Assignment: The word "Кредитным" occurs in some lines of the listing. Copy those lines.

Study material:
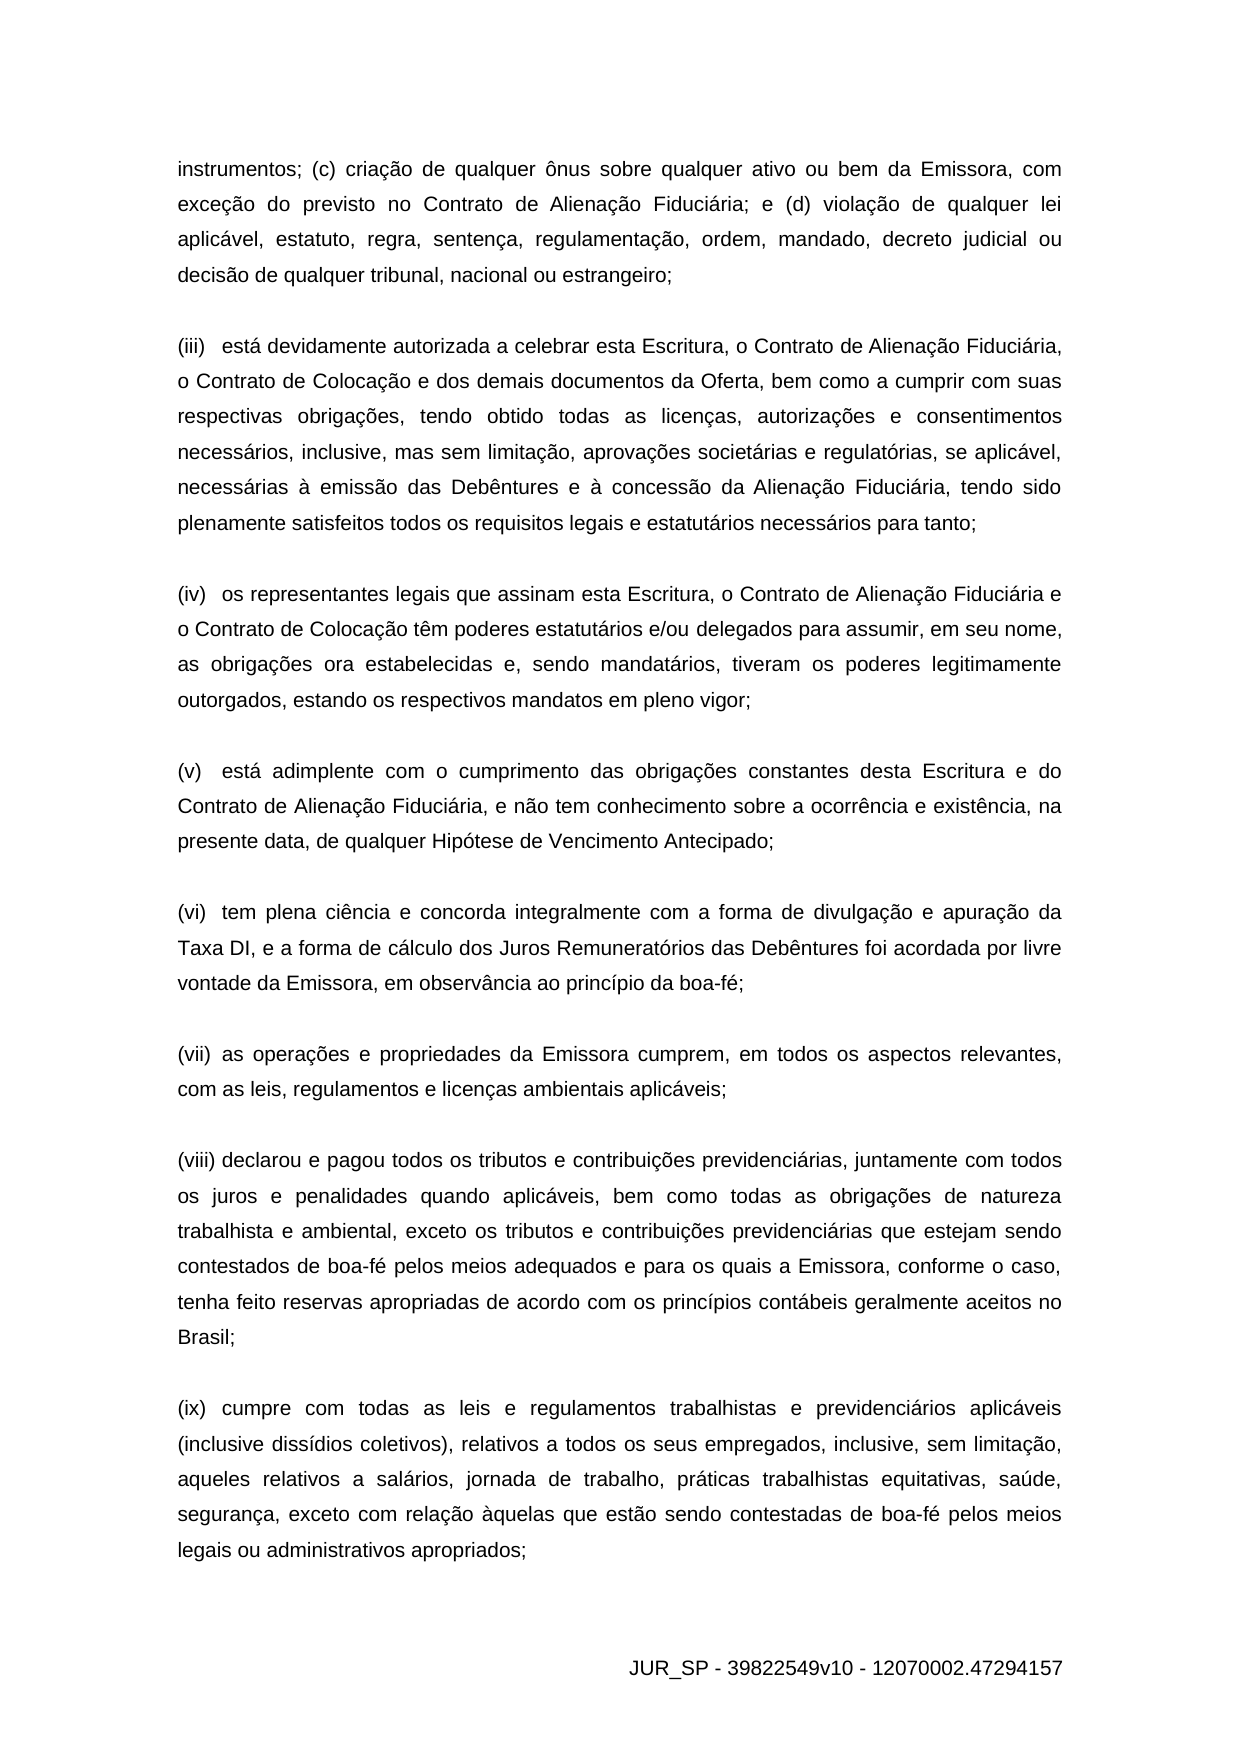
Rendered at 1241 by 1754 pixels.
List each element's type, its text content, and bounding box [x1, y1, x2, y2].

list está adimplente com o cumprimento das obrigações constantes desta Escritura e do Contrato de Alienação Fiduciária, e não tem conhecimento sobre a ocorrência e existência, na presente data, de qualquer Hipótese de Vencimento Antecipado; [177, 750, 1063, 856]
list as operações e propriedades da Emissora cumprem, em todos os aspectos relevantes, com as leis, regulamentos e licenças ambientais aplicáveis; [177, 1033, 1063, 1104]
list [177, 148, 1063, 289]
list tem plena ciência e concorda integralmente com a forma de divulgação e apuração da Taxa DI, e a forma de cálculo dos Juros Remuneratórios das Debêntures foi acordada por livre vontade da Emissora, em observância ao princípio da boa-fé; [177, 891, 1063, 998]
list está devidamente autorizada a celebrar esta Escritura, o Contrato de Alienação Fiduciária, o Contrato de Colocação e dos demais documentos da Oferta, bem como a cumprir com suas respectivas obrigações, tendo obtido todas as licenças, autorizações e consentimentos necessários, inclusive, mas sem limitação, aprovações societárias e regulatórias, se aplicável, necessárias à emissão das Debêntures e à concessão da Alienação Fiduciária, tendo sido plenamente satisfeitos todos os requisitos legais e estatutários necessários para tanto; [177, 325, 1063, 537]
list cumpre com todas as leis e regulamentos trabalhistas e previdenciários aplicáveis (inclusive dissídios coletivos), relativos a todos os seus empregados, inclusive, sem limitação, aqueles relativos a salários, jornada de trabalho, práticas trabalhistas equitativas, saúde, segurança, exceto com relação àquelas que estão sendo contestadas de boa-fé pelos meios legais ou administrativos apropriados; [177, 1387, 1063, 1564]
list declarou e pagou todos os tributos e contribuições previdenciárias, juntamente com todos os juros e penalidades quando aplicáveis, bem como todas as obrigações de natureza trabalhista e ambiental, exceto os tributos e contribuições previdenciárias que estejam sendo contestados de boa-fé pelos meios adequados e para os quais a Emissora, conforme o caso, tenha feito reservas apropriadas de acordo com os princípios contábeis geralmente aceitos no Brasil; [177, 1139, 1063, 1352]
list os representantes legais que assinam esta Escritura, o Contrato de Alienação Fiduciária e o Contrato de Colocação têm poderes estatutários e/ou delegados para assumir, em seu nome, as obrigações ora estabelecidas e, sendo mandatários, tiveram os poderes legitimamente outorgados, estando os respectivos mandatos em pleno vigor; [177, 573, 1063, 714]
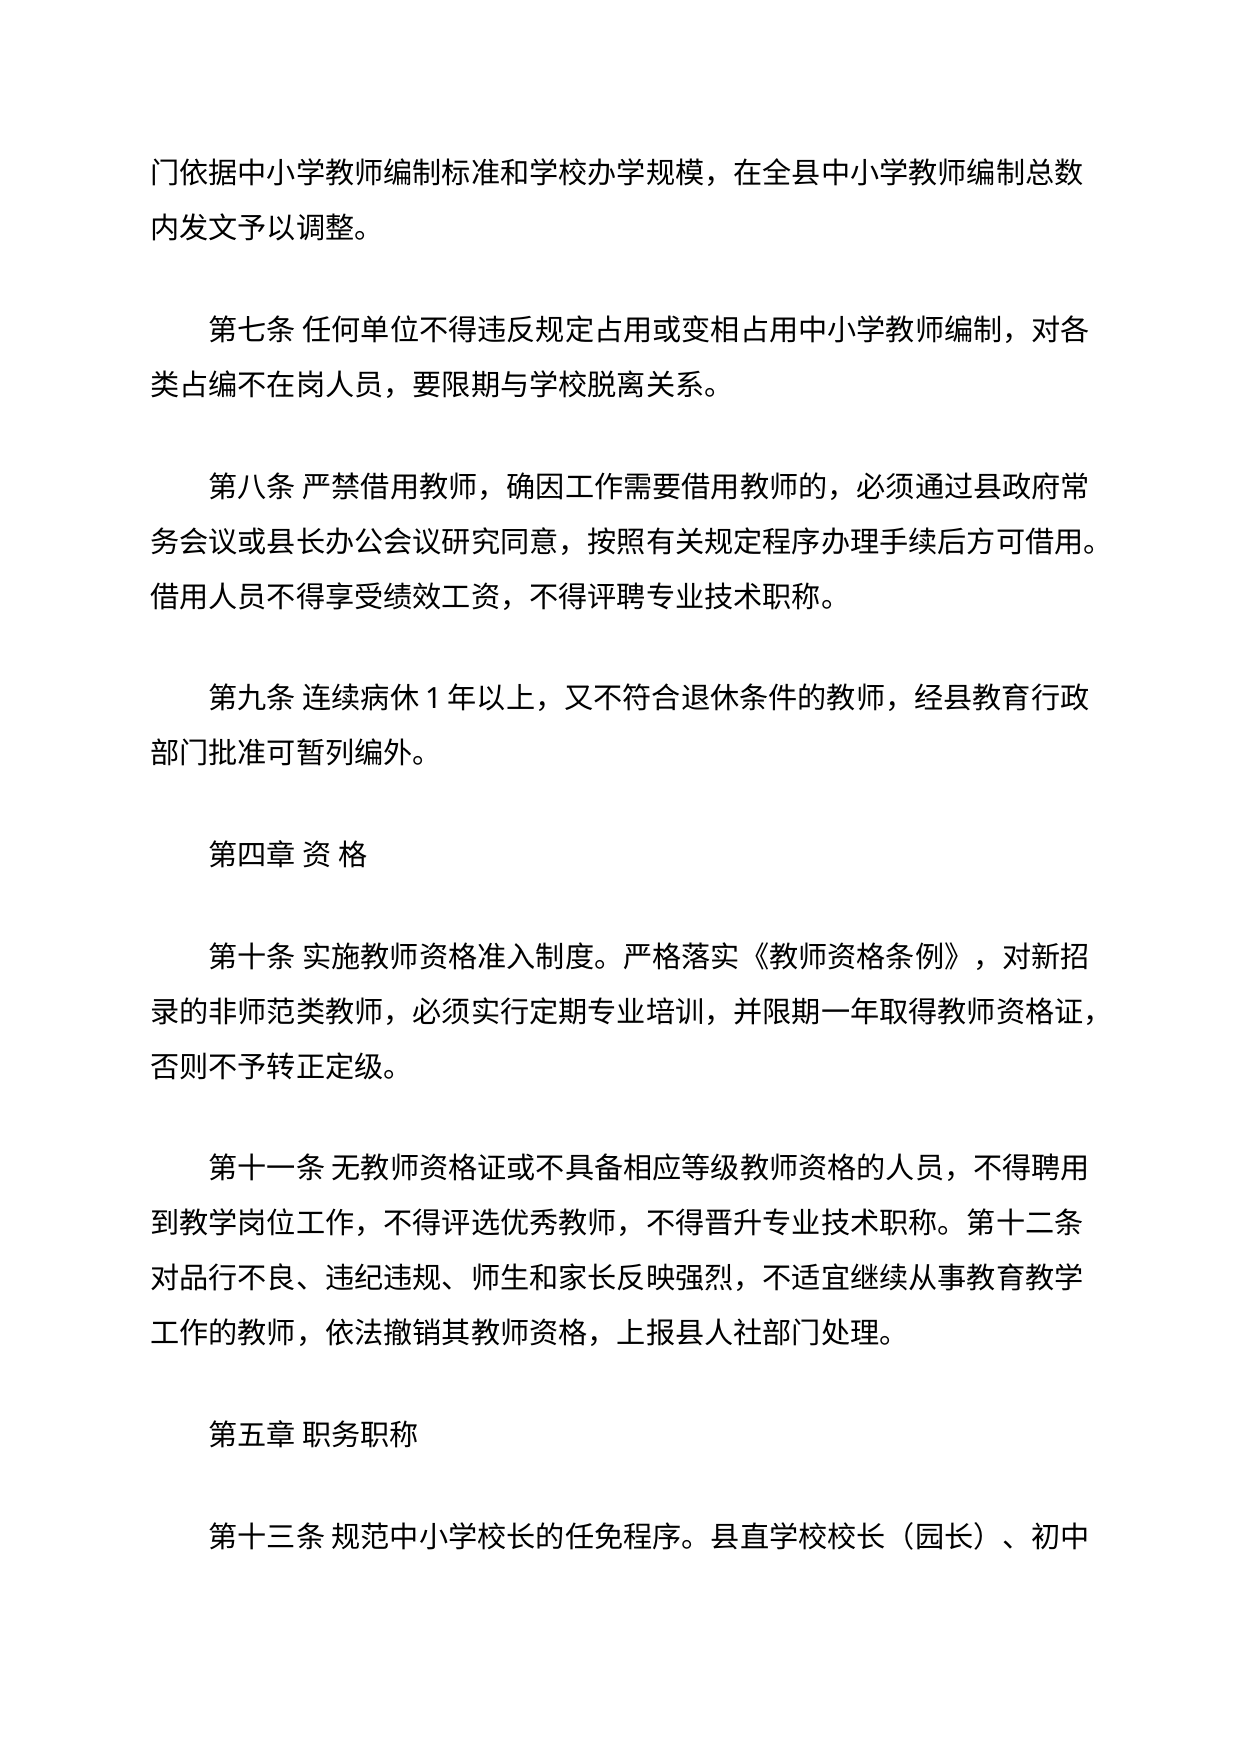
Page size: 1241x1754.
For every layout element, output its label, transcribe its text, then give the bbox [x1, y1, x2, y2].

text 第十条 实施教师资格准入制度。严格落实《教师资格条例》，对新招录的非师范类教师，必须实行定期专业培训，并限期一年取得教师资格证，否则不予转正定级。 [150, 933, 1090, 1086]
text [150, 1513, 1090, 1556]
text 第八条 严禁借用教师，确因工作需要借用教师的，必须通过县政府常务会议或县长办公会议研究同意，按照有关规定程序办理手续后方可借用。借用人员不得享受绩效工资，不得评聘专业技术职称。 [150, 463, 1090, 615]
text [150, 150, 1090, 247]
text 第七条 任何单位不得违反规定占用或变相占用中小学教师编制，对各类占编不在岗人员，要限期与学校脱离关系。 [150, 307, 1090, 404]
text 第五章 职务职称 [150, 1411, 1090, 1454]
text 第十一条 无教师资格证或不具备相应等级教师资格的人员，不得聘用到教学岗位工作，不得评选优秀教师，不得晋升专业技术职称。第十二条 对品行不良、违纪违规、师生和家长反映强烈，不适宜继续从事教育教学工作的教师，依法撤销其教师资格，上报县人社部门处理。 [150, 1145, 1090, 1352]
text 第四章 资 格 [150, 832, 1090, 874]
text 第九条 连续病休1年以上，又不符合退休条件的教师，经县教育行政部门批准可暂列编外。 [150, 675, 1090, 772]
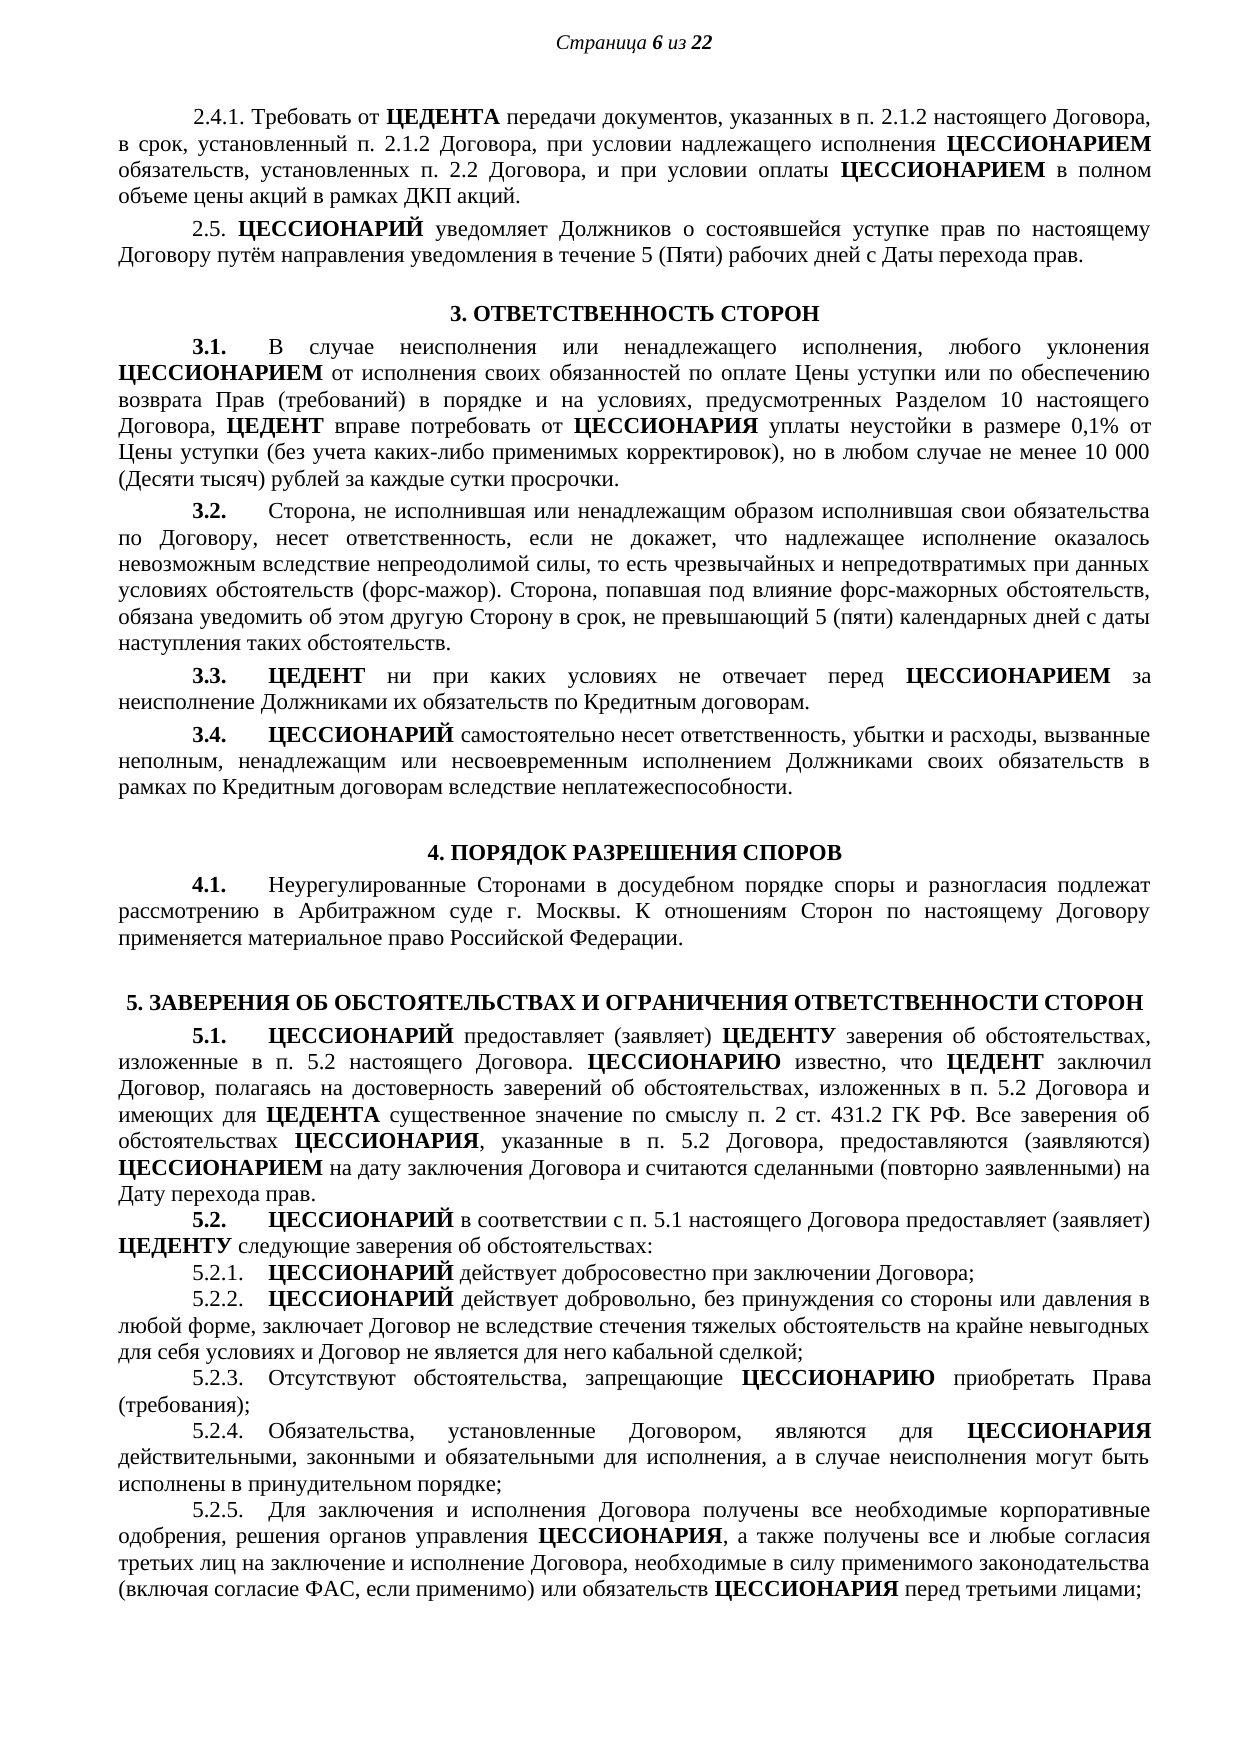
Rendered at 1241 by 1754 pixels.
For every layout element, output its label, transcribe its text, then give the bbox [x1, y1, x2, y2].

text 2.4.1. Требовать от ЦЕДЕНТА передачи документов, указанных в п. 2.1.2 настоящего Договора, в срок, установленный п. 2.1.2 Договора, при условии надлежащего исполнения ЦЕССИОНАРИЕМ обязательств, установленных п. 2.2 Договора, и при условии оплаты ЦЕССИОНАРИЕМ в полном объеме цены акций в рамках ДКП акций. [118, 103, 1152, 209]
list Для заключения и исполнения Договора получены все необходимые корпоративные одобрения, решения органов управления ЦЕССИОНАРИЯ, а также получены все и любые согласия третьих лиц на заключение и исполнение Договора, необходимые в силу применимого законодательства (включая согласие ФАС, если применимо) или обязательств ЦЕССИОНАРИЯ перед третьими лицами; [118, 1496, 1152, 1602]
list Обязательства, установленные Договором, являются для ЦЕССИОНАРИЯ действительными, законными и обязательными для исполнения, а в случае неисполнения могут быть исполнены в принудительном порядке; [118, 1417, 1152, 1496]
list ЦЕССИОНАРИЙ предоставляет (заявляет) ЦЕДЕНТУ заверения об обстоятельствах, изложенные в п. 5.2 настоящего Договора. ЦЕССИОНАРИЮ известно, что ЦЕДЕНТ заключил Договор, полагаясь на достоверность заверений об обстоятельствах, изложенных в п. 5.2 Договора и имеющих для ЦЕДЕНТА существенное значение по смыслу п. 2 ст. 431.2 ГК РФ. Все заверения об обстоятельствах ЦЕССИОНАРИЯ, указанные в п. 5.2 Договора, предоставляются (заявляются) ЦЕССИОНАРИЕМ на дату заключения Договора и считаются сделанными (повторно заявленными) на Дату перехода прав. [118, 1022, 1152, 1206]
list ПОРЯДОК РАЗРЕШЕНИЯ СПОРОВ [118, 839, 1152, 865]
list В случае неисполнения или ненадлежащего исполнения, любого уклонения ЦЕССИОНАРИЕМ от исполнения своих обязанностей по оплате Цены уступки или по обеспечению возврата Прав (требований) в порядке и на условиях, предусмотренных Разделом 10 настоящего Договора, ЦЕДЕНТ вправе потребовать от ЦЕССИОНАРИЯ уплаты неустойки в размере 0,1% от Цены уступки (без учета каких-либо применимых корректировок), но в любом случае не менее 10 000 (Десяти тысяч) рублей за каждые сутки просрочки. [118, 333, 1152, 491]
list ОТВЕТСТВЕННОСТЬ СТОРОН [118, 300, 1152, 327]
list ЦЕССИОНАРИЙ самостоятельно несет ответственность, убытки и расходы, вызванные неполным, ненадлежащим или несвоевременным исполнением Должниками своих обязательств в рамках по Кредитным договорам вследствие неплатежеспособности. [118, 721, 1152, 800]
list ЦЕССИОНАРИЙ в соответствии с п. 5.1 настоящего Договора предоставляет (заявляет) ЦЕДЕНТУ следующие заверения об обстоятельствах: [118, 1206, 1152, 1259]
list Неурегулированные Сторонами в досудебном порядке споры и разногласия подлежат рассмотрению в Арбитражном суде г. Москвы. К отношениям Сторон по настоящему Договору применяется материальное право Российской Федерации. [118, 871, 1152, 950]
list Отсутствуют обстоятельства, запрещающие ЦЕССИОНАРИЮ приобретать Права (требования); [118, 1364, 1152, 1417]
list ЦЕССИОНАРИЙ действует добросовестно при заключении Договора; [118, 1259, 1152, 1285]
list ЗАВЕРЕНИЯ ОБ ОБСТОЯТЕЛЬСТВАХ И ОГРАНИЧЕНИЯ ОТВЕТСТВЕННОСТИ СТОРОН [118, 989, 1152, 1016]
list ЦЕДЕНТ ни при каких условиях не отвечает перед ЦЕССИОНАРИЕМ за неисполнение Должниками их обязательств по Кредитным договорам. [118, 662, 1152, 714]
text 2.5. ЦЕССИОНАРИЙ уведомляет Должников о состоявшейся уступке прав по настоящему Договору путём направления уведомления в течение 5 (Пяти) рабочих дней с Даты перехода прав. [118, 215, 1152, 268]
list Сторона, не исполнившая или ненадлежащим образом исполнившая свои обязательства по Договору, несет ответственность, если не докажет, что надлежащее исполнение оказалось невозможным вследствие непреодолимой силы, то есть чрезвычайных и непредотвратимых при данных условиях обстоятельств (форс-мажор). Сторона, попавшая под влияние форс-мажорных обстоятельств, обязана уведомить об этом другую Сторону в срок, не превышающий 5 (пяти) календарных дней с даты наступления таких обстоятельств. [118, 497, 1152, 656]
list ЦЕССИОНАРИЙ действует добровольно, без принуждения со стороны или давления в любой форме, заключает Договор не вследствие стечения тяжелых обстоятельств на крайне невыгодных для себя условиях и Договор не является для него кабальной сделкой; [118, 1285, 1152, 1364]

Your response:
list ЦЕССИОНАРИЙ самостоятельно несет ответственность, убытки и расходы, вызванные неполным, ненадлежащим или несвоевременным исполнением Должниками своих обязательств в рамках по Кредитным договорам вследствие неплатежеспособности. [118, 721, 1152, 800]
list ЦЕДЕНТ ни при каких условиях не отвечает перед ЦЕССИОНАРИЕМ за неисполнение Должниками их обязательств по Кредитным договорам. [118, 662, 1152, 714]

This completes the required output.